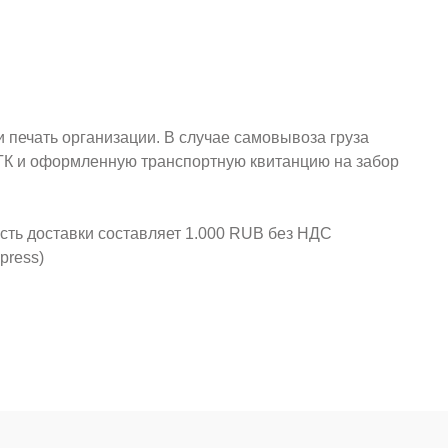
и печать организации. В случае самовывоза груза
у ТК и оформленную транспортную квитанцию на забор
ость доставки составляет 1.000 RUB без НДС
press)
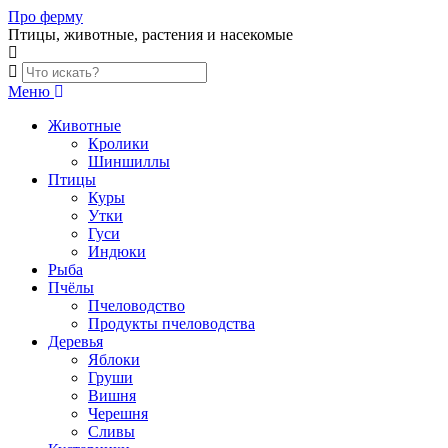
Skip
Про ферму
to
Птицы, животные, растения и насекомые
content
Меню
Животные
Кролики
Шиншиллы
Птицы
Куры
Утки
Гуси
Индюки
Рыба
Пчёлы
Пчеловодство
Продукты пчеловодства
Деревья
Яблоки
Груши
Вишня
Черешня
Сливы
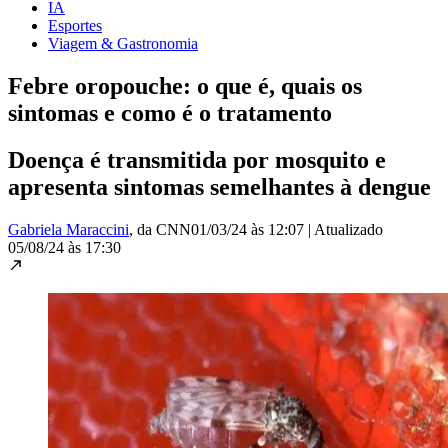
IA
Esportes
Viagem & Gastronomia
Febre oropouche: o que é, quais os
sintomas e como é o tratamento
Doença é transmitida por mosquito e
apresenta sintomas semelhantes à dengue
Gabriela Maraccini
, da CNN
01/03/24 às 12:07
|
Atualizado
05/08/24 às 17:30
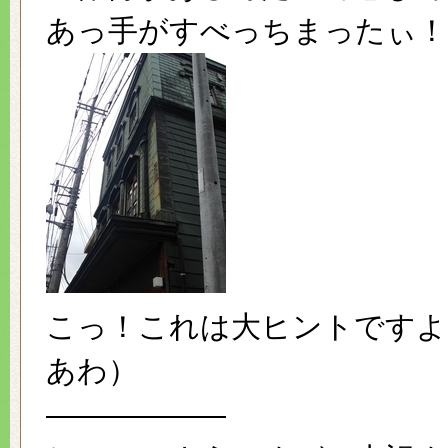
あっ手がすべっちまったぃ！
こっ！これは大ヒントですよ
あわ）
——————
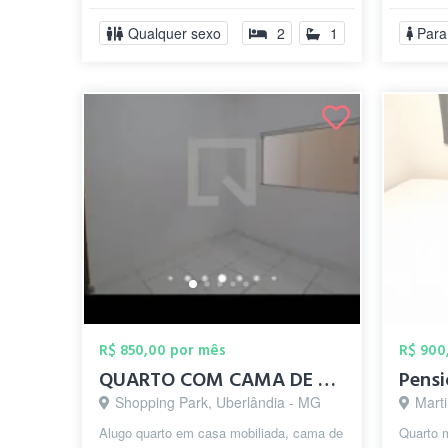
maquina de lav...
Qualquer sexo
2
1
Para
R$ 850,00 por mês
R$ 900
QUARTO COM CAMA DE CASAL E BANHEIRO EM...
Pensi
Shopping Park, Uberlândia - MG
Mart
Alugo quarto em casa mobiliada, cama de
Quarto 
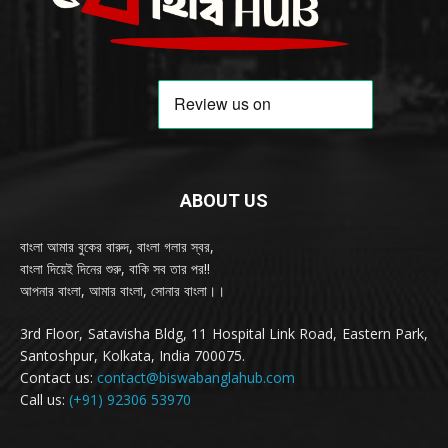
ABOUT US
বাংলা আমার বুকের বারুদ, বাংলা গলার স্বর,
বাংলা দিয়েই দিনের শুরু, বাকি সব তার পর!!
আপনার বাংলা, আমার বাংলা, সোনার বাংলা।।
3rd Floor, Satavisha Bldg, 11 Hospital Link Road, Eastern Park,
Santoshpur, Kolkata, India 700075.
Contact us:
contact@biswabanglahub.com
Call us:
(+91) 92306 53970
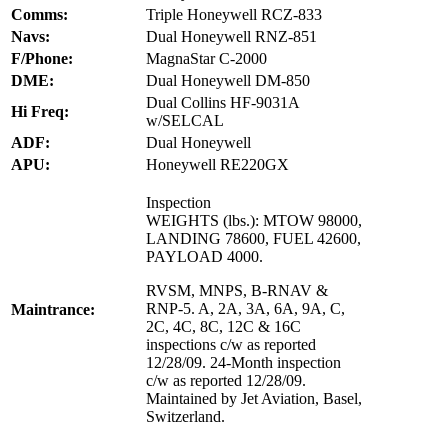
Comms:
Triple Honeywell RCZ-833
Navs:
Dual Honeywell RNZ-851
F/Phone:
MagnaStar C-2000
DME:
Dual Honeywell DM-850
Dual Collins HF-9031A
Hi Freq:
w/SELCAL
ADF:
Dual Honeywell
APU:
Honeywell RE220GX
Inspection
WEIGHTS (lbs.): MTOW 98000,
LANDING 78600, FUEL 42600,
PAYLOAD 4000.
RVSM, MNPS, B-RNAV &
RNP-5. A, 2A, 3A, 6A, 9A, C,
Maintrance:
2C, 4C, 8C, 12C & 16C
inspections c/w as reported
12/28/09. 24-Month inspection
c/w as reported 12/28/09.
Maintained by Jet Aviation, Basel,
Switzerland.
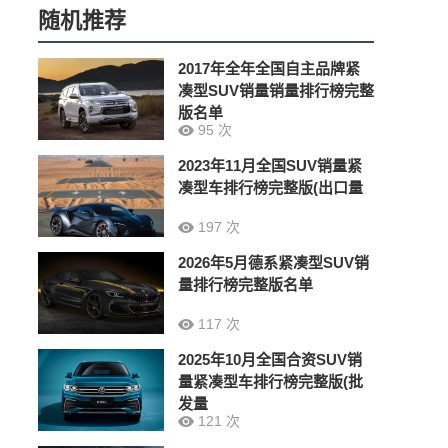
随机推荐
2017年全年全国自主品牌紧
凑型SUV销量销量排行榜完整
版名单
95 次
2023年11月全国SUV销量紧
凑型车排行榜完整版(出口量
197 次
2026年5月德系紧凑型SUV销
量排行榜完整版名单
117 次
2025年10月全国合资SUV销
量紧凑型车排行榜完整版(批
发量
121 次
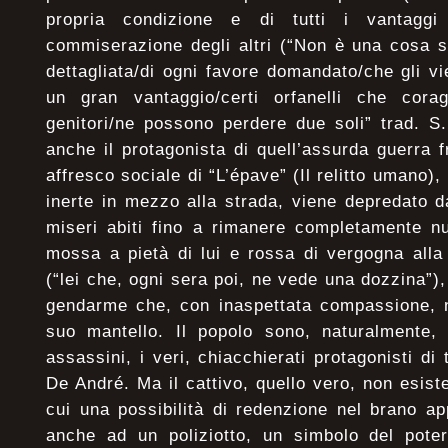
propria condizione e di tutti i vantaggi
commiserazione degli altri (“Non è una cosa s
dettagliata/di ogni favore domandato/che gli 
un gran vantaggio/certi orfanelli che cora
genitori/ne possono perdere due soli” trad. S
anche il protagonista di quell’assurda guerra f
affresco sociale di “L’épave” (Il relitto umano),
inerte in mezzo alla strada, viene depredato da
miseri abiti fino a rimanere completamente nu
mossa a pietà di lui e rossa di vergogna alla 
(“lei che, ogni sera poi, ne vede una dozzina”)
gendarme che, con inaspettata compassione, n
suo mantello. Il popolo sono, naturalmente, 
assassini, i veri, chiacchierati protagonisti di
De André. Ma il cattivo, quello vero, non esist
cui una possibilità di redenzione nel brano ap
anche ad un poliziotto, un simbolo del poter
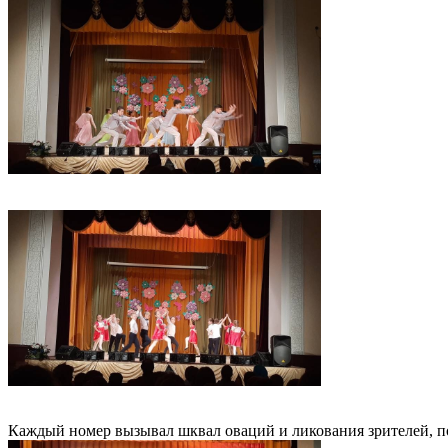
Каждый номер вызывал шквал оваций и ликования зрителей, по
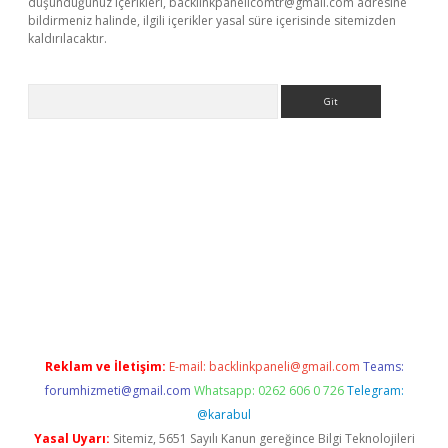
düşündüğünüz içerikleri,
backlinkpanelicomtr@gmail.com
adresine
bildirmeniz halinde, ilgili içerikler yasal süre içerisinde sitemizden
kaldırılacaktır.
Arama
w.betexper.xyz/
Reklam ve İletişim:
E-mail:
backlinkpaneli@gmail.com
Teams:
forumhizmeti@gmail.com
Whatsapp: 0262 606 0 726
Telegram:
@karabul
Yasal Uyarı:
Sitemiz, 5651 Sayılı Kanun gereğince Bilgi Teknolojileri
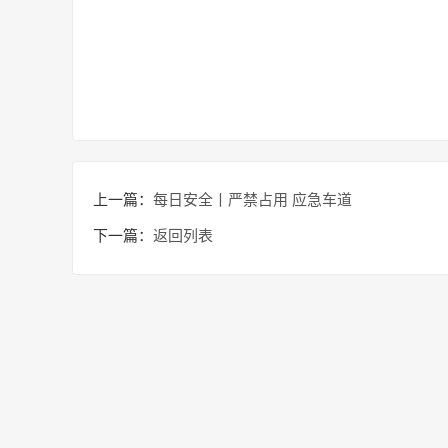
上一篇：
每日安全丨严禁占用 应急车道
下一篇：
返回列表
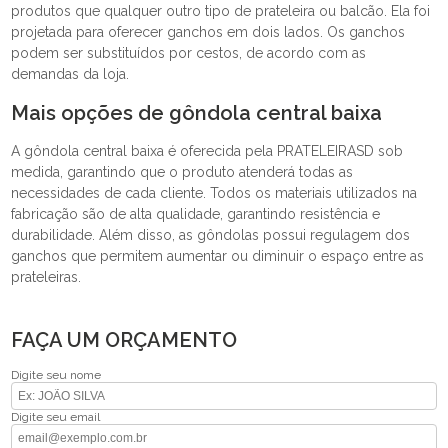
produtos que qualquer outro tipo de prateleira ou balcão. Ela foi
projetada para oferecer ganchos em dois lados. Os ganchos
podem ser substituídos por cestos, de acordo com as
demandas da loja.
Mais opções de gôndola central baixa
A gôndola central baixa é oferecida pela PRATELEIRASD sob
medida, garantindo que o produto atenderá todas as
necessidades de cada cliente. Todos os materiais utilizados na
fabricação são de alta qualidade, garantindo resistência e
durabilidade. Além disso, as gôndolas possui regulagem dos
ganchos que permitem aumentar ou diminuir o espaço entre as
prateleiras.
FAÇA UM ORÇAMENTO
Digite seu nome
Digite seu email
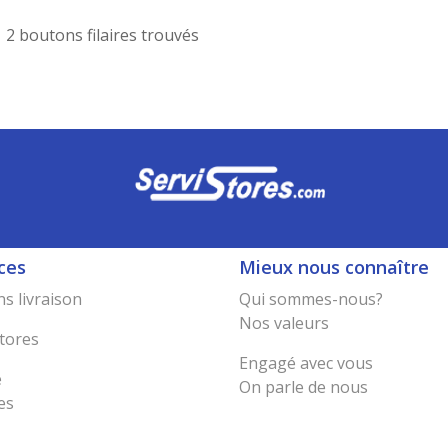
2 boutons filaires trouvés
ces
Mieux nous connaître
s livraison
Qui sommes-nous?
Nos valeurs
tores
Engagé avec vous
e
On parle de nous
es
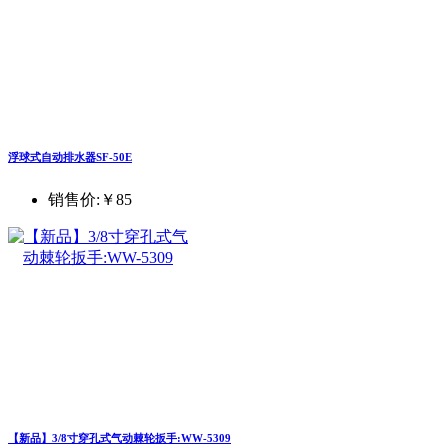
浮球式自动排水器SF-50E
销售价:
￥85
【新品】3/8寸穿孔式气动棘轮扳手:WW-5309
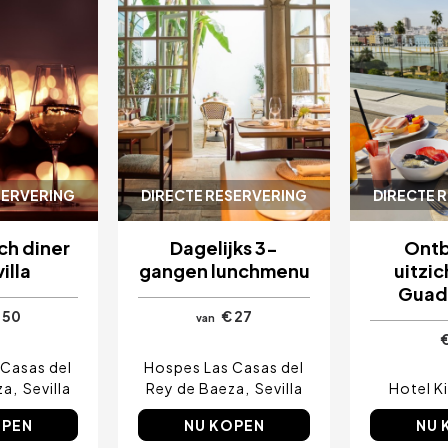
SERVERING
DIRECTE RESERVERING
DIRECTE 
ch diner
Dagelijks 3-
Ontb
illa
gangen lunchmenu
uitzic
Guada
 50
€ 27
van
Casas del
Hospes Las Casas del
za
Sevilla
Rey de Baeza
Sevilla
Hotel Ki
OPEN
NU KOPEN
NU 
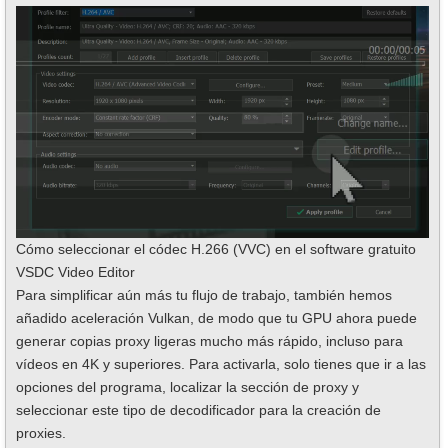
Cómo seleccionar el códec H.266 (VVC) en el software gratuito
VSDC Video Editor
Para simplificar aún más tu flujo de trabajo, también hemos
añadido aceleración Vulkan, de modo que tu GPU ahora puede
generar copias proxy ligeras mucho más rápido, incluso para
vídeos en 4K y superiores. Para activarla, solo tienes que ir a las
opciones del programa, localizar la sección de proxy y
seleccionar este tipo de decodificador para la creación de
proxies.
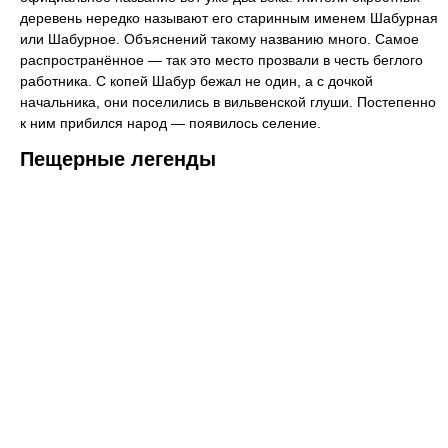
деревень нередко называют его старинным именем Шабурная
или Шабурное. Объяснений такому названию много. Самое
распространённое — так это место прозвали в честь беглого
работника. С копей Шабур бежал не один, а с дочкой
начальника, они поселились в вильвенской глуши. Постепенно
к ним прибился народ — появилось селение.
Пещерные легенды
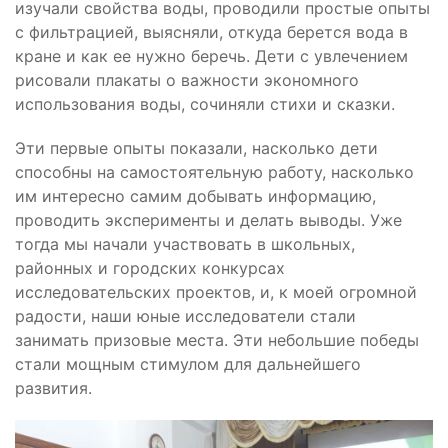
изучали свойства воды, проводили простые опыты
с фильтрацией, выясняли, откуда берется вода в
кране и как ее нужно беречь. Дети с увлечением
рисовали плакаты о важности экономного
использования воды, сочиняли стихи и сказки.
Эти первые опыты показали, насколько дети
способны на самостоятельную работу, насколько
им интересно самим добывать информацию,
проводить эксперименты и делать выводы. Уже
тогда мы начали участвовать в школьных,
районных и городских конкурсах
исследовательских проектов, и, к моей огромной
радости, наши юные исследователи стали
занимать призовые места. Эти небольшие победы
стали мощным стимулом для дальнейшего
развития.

---------------

> [Problem]
Among the entries above, find the line with "vídeos en 4K" and repeat exactly from there through the line with "исследовательских проектов, и, к", leaving out the pictures.

> [Task response]
vídeos en 4K y superiores. Para activarla, solo tienes que ir a las
opciones del programa, localizar la sección de proxy y
seleccionar este tipo de decodificador para la creación de
proxies.
деревень нередко называют его старинным именем Шабурная
или Шабурное. Объяснений такому названию много. Самое
распространённое — так это место прозвали в честь беглого
работника. С копей Шабур бежал не один, а с дочкой
начальника, они поселились в вильвенской глуши. Постепенно
к ним прибился народ — появилось селение.
Пещерные легенды
изучали свойства воды, проводили простые опыты
с фильтрацией, выясняли, откуда берется вода в
кране и как ее нужно беречь. Дети с увлечением
рисовали плакаты о важности экономного
использования воды, сочиняли стихи и сказки.
Эти первые опыты показали, насколько дети
способны на самостоятельную работу, насколько
им интересно самим добывать информацию,
проводить эксперименты и делать выводы. Уже
тогда мы начали участвовать в школьных,
районных и городских конкурсах
исследовательских проектов, и, к моей огромной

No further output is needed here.